By Jim Bessman
The Songwriters Hall of Fame is thrilled that Duncan Sheik and Steven Sater will inaugurate its new Words About Music series on February 20th, 2008, focusing on important songs and songwriters that span the rich history of the popular song.
Sheik and Sater, of course, are the creators of the Tony Award-winning musical Spring Awakening, which playwright (and poet) Sater based on the controversial 1891 German play by Frank Wedekind and deals with the yearnings and frustrations of young adulthood. But while alternative rock singer-songwriter Sheik had earned a Grammy nomination for his 1996 hit “Barely Breathing,” Sater had never even contemplated writing songs until his fateful meeting with Sheik in 1999.
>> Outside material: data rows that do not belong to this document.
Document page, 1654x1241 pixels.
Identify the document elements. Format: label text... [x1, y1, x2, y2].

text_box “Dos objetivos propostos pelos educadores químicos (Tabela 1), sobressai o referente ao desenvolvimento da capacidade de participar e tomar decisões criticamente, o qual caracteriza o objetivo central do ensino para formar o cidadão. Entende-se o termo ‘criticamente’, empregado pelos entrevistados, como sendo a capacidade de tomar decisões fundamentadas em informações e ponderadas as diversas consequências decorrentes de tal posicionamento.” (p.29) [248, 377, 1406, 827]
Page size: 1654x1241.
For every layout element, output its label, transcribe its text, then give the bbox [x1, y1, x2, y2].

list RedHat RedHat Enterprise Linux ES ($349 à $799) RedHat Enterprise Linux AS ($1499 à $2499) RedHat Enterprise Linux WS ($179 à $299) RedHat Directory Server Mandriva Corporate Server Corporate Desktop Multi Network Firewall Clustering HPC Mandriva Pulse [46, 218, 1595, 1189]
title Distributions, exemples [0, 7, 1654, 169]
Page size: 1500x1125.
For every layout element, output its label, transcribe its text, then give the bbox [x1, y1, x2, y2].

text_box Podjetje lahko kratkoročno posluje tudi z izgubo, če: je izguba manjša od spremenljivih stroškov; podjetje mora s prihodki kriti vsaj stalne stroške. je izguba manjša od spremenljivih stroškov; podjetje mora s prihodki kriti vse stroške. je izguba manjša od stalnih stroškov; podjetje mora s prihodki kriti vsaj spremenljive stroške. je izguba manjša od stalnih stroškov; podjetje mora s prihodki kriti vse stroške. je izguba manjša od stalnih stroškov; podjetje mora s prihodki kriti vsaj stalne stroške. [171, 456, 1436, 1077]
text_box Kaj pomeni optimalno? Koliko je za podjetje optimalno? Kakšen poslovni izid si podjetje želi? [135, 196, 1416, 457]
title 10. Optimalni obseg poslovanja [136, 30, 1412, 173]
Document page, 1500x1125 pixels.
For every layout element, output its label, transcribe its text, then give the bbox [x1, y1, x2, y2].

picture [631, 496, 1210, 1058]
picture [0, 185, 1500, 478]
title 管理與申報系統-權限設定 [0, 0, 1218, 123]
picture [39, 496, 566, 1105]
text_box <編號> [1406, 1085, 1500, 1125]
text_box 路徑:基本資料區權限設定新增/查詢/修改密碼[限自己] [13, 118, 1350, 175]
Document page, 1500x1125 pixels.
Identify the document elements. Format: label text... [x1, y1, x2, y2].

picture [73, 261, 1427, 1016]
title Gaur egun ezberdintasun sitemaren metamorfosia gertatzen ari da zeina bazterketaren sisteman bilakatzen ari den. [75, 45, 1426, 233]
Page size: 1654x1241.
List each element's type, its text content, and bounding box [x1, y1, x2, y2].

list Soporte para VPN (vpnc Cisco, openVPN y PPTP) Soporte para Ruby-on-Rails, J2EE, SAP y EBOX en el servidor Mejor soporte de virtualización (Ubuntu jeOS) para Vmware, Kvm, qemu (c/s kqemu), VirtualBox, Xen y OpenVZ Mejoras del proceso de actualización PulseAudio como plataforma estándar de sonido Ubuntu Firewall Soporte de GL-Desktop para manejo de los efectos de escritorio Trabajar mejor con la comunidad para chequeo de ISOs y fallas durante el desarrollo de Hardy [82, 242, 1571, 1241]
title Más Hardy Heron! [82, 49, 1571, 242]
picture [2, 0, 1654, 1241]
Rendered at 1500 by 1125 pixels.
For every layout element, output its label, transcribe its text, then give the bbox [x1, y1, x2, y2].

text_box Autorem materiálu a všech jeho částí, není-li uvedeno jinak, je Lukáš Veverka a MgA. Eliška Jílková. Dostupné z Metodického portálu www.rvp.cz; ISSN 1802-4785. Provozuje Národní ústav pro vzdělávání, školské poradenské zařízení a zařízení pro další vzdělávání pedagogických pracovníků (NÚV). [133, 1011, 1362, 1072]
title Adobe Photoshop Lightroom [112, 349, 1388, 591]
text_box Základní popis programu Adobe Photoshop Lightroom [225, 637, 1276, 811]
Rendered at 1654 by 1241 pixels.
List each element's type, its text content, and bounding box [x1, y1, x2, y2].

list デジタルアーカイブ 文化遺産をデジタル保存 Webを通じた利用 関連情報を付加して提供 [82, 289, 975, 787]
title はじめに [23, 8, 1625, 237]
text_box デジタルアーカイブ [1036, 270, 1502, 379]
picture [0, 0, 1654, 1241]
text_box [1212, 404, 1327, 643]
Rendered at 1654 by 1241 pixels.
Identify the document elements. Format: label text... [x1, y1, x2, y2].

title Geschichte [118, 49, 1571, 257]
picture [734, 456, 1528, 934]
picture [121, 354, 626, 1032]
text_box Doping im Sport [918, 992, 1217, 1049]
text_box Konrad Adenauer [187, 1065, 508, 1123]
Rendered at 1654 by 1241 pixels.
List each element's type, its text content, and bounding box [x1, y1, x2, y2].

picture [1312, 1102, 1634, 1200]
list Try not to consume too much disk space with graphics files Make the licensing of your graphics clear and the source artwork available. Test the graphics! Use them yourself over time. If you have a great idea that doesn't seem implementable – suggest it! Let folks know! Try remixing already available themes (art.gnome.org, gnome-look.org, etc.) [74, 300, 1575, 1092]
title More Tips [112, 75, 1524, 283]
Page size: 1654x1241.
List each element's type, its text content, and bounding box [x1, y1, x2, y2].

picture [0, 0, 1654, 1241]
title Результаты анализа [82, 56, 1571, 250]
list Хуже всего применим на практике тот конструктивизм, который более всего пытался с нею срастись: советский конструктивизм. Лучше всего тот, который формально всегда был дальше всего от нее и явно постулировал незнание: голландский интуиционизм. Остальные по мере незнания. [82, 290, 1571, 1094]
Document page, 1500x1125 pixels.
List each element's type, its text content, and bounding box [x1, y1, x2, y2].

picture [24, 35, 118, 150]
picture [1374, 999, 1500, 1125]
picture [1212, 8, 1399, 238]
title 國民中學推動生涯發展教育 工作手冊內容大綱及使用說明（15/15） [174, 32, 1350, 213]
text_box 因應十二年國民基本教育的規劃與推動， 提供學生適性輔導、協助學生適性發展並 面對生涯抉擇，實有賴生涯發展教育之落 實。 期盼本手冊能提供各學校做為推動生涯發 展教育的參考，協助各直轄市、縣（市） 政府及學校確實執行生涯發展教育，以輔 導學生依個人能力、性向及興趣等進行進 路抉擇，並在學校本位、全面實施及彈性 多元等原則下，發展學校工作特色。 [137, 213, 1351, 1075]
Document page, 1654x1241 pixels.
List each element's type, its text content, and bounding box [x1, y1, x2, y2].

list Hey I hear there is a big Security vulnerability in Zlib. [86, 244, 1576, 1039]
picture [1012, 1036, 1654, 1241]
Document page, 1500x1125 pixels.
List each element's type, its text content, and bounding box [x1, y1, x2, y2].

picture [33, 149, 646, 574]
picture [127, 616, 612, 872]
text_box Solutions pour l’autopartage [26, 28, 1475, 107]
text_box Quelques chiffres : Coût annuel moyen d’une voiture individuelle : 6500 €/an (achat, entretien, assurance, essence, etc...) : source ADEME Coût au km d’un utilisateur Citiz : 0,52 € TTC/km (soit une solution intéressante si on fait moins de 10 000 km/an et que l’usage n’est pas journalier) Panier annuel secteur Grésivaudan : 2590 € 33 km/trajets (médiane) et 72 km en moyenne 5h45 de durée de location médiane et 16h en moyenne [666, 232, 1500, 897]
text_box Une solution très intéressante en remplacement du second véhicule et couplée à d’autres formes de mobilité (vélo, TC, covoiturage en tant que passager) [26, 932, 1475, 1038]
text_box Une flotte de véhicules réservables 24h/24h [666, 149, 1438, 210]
“It was completely serendipitous,” says Indiana-born Sater, who like New Jersey native Sheik is a devoted Buddhist. “He had moved to New York from L.A. and I went to his loft in Tribeca to chant with him, and found out that he’d wanted to be a musician since he was five years old—and I wrote a novel when I was five! So it turned into a profound meeting—the mystic exchange of a lifetime.”
They communed deeply over many things during a marathon conversation, including songwriting.
“I had a play going into rehearsal, Umbrage, about an aging would-be singer-songwriter who was getting nowhere, and Duncan asked if I’d written a song,” continues Sater. “I did have a lyric, and faxed it to him around 1:30 in the morning. He called me the next day and gave me a CD of the lyric set to music and it was beautiful.”
And so began an extraordinary partnership. After composing music for two songs for Umbrage, Sheik co-wrote his acclaimed 2001 album “Phantom Moon” entirely with Sater. But Sater had a more ambitious idea.
“I said we should create a theatrical piece together and gave him a copy of Spring Awakening. He said that if we did it, he wanted the music to be as relevant as the songs people listen to outside the theater.”
Their ensuing achievement was hailed universally, with The New York Observer’s critic offering representative praise: “Once in a generation an unexpected new musical comes along and changes everything.”
As Duncan Sheik remarked in an interview, “For me, what was amazing about it was opening up to the idea of what role music could play in the context of the narrative and seeing musical theater as a form [that] has all this amazing potential.”
Sheik and Sater have since further mined that potential on the musicals Nero (“a dark, wicked, political and fun piece,” says Sater) and The Nightingale (“based on the Hans Christian Anderson tale about a young man’s search for enlightenment and the power of culture during a time of political repression”), as well as songs for movies including “A Home at the End of the World” and “The Cake Eaters.”
“We’ve become very close friends, and our songwriting relationship is so easy,” concludes Sater. “I give him the lyric—and he sets it to music! Ninety-five percent of the time it’s verbatim, so there’s very little back-and-forth other than me emailing him a lyric and he emailing back an MP3. There’s really no discussion: He just understands what I write and hears melodies in it. It’s pretty remarkable!”